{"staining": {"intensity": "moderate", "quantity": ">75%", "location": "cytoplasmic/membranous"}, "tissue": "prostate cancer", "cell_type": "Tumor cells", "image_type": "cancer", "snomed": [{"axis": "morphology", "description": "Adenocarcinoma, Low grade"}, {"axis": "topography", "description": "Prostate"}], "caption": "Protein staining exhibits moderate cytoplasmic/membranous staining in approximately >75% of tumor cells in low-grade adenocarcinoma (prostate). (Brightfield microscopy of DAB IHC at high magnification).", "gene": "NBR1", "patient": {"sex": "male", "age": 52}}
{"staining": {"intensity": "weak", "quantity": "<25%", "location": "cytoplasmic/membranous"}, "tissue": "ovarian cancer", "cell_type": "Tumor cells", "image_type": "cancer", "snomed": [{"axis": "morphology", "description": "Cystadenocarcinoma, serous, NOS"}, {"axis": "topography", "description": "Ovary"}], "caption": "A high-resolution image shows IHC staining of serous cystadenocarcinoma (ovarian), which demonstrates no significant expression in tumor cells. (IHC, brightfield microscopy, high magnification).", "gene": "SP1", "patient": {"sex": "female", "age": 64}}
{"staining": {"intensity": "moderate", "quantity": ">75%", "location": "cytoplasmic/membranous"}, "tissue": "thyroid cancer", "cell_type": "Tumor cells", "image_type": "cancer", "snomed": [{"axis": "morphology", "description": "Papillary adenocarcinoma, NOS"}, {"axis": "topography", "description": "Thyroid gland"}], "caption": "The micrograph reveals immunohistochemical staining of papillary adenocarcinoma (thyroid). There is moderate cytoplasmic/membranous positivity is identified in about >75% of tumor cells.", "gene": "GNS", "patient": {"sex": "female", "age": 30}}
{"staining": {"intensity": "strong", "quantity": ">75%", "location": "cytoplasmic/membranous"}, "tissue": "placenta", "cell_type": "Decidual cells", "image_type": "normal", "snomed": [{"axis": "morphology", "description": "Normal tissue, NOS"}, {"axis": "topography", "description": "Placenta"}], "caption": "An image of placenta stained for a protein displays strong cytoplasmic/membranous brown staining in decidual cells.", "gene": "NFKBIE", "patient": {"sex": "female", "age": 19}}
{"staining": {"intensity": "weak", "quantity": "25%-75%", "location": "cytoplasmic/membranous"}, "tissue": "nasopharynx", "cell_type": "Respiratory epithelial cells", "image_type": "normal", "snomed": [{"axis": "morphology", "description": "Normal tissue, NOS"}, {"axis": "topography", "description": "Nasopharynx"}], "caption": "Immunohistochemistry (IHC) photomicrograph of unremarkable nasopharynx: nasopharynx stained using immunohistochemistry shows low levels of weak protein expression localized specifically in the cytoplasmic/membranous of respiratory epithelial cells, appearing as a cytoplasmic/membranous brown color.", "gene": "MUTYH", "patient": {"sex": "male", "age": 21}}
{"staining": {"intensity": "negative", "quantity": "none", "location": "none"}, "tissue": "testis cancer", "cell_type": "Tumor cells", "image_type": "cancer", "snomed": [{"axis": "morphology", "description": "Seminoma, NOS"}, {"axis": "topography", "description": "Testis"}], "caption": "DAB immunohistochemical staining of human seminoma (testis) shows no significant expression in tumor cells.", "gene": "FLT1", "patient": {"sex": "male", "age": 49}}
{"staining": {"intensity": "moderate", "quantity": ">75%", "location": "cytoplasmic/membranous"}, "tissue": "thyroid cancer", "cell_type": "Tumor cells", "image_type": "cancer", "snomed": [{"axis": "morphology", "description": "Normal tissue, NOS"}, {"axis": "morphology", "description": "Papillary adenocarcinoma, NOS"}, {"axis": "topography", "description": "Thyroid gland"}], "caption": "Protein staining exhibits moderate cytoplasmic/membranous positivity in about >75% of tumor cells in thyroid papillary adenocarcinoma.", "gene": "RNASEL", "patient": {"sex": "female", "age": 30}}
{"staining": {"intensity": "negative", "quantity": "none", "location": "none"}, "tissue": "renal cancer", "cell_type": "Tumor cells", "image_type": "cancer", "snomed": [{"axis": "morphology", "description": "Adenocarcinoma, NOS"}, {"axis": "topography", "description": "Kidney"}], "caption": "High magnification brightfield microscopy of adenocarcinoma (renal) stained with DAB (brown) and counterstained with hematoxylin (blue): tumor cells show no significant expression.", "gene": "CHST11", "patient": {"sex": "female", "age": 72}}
+===+
* **Assigned task**
Nothing in the data should be altered; please repeat it exactly.

* **Answer to this exercise**
{"staining": {"intensity": "moderate", "quantity": ">75%", "location": "cytoplasmic/membranous"}, "tissue": "prostate cancer", "cell_type": "Tumor cells", "image_type": "cancer", "snomed": [{"axis": "morphology", "description": "Adenocarcinoma, Low grade"}, {"axis": "topography", "description": "Prostate"}], "caption": "Protein staining exhibits moderate cytoplasmic/membranous staining in approximately >75% of tumor cells in low-grade adenocarcinoma (prostate). (Brightfield microscopy of DAB IHC at high magnification).", "gene": "NBR1", "patient": {"sex": "male", "age": 52}}
{"staining": {"intensity": "weak", "quantity": "<25%", "location": "cytoplasmic/membranous"}, "tissue": "ovarian cancer", "cell_type": "Tumor cells", "image_type": "cancer", "snomed": [{"axis": "morphology", "description": "Cystadenocarcinoma, serous, NOS"}, {"axis": "topography", "description": "Ovary"}], "caption": "A high-resolution image shows IHC staining of serous cystadenocarcinoma (ovarian), which demonstrates no significant expression in tumor cells. (IHC, brightfield microscopy, high magnification).", "gene": "SP1", "patient": {"sex": "female", "age": 64}}
{"staining": {"intensity": "moderate", "quantity": ">75%", "location": "cytoplasmic/membranous"}, "tissue": "thyroid cancer", "cell_type": "Tumor cells", "image_type": "cancer", "snomed": [{"axis": "morphology", "description": "Papillary adenocarcinoma, NOS"}, {"axis": "topography", "description": "Thyroid gland"}], "caption": "The micrograph reveals immunohistochemical staining of papillary adenocarcinoma (thyroid). There is moderate cytoplasmic/membranous positivity is identified in about >75% of tumor cells.", "gene": "GNS", "patient": {"sex": "female", "age": 30}}
{"staining": {"intensity": "strong", "quantity": ">75%", "location": "cytoplasmic/membranous"}, "tissue": "placenta", "cell_type": "Decidual cells", "image_type": "normal", "snomed": [{"axis": "morphology", "description": "Normal tissue, NOS"}, {"axis": "topography", "description": "Placenta"}], "caption": "An image of placenta stained for a protein displays strong cytoplasmic/membranous brown staining in decidual cells.", "gene": "NFKBIE", "patient": {"sex": "female", "age": 19}}
{"staining": {"intensity": "weak", "quantity": "25%-75%", "location": "cytoplasmic/membranous"}, "tissue": "nasopharynx", "cell_type": "Respiratory epithelial cells", "image_type": "normal", "snomed": [{"axis": "morphology", "description": "Normal tissue, NOS"}, {"axis": "topography", "description": "Nasopharynx"}], "caption": "Immunohistochemistry (IHC) photomicrograph of unremarkable nasopharynx: nasopharynx stained using immunohistochemistry shows low levels of weak protein expression localized specifically in the cytoplasmic/membranous of respiratory epithelial cells, appearing as a cytoplasmic/membranous brown color.", "gene": "MUTYH", "patient": {"sex": "male", "age": 21}}
{"staining": {"intensity": "negative", "quantity": "none", "location": "none"}, "tissue": "testis cancer", "cell_type": "Tumor cells", "image_type": "cancer", "snomed": [{"axis": "morphology", "description": "Seminoma, NOS"}, {"axis": "topography", "description": "Testis"}], "caption": "DAB immunohistochemical staining of human seminoma (testis) shows no significant expression in tumor cells.", "gene": "FLT1", "patient": {"sex": "male", "age": 49}}
{"staining": {"intensity": "moderate", "quantity": ">75%", "location": "cytoplasmic/membranous"}, "tissue": "thyroid cancer", "cell_type": "Tumor cells", "image_type": "cancer", "snomed": [{"axis": "morphology", "description": "Normal tissue, NOS"}, {"axis": "morphology", "description": "Papillary adenocarcinoma, NOS"}, {"axis": "topography", "description": "Thyroid gland"}], "caption": "Protein staining exhibits moderate cytoplasmic/membranous positivity in about >75% of tumor cells in thyroid papillary adenocarcinoma.", "gene": "RNASEL", "patient": {"sex": "female", "age": 30}}
{"staining": {"intensity": "negative", "quantity": "none", "location": "none"}, "tissue": "renal cancer", "cell_type": "Tumor cells", "image_type": "cancer", "snomed": [{"axis": "morphology", "description": "Adenocarcinoma, NOS"}, {"axis": "topography", "description": "Kidney"}], "caption": "High magnification brightfield microscopy of adenocarcinoma (renal) stained with DAB (brown) and counterstained with hematoxylin (blue): tumor cells show no significant expression.", "gene": "CHST11", "patient": {"sex": "female", "age": 72}}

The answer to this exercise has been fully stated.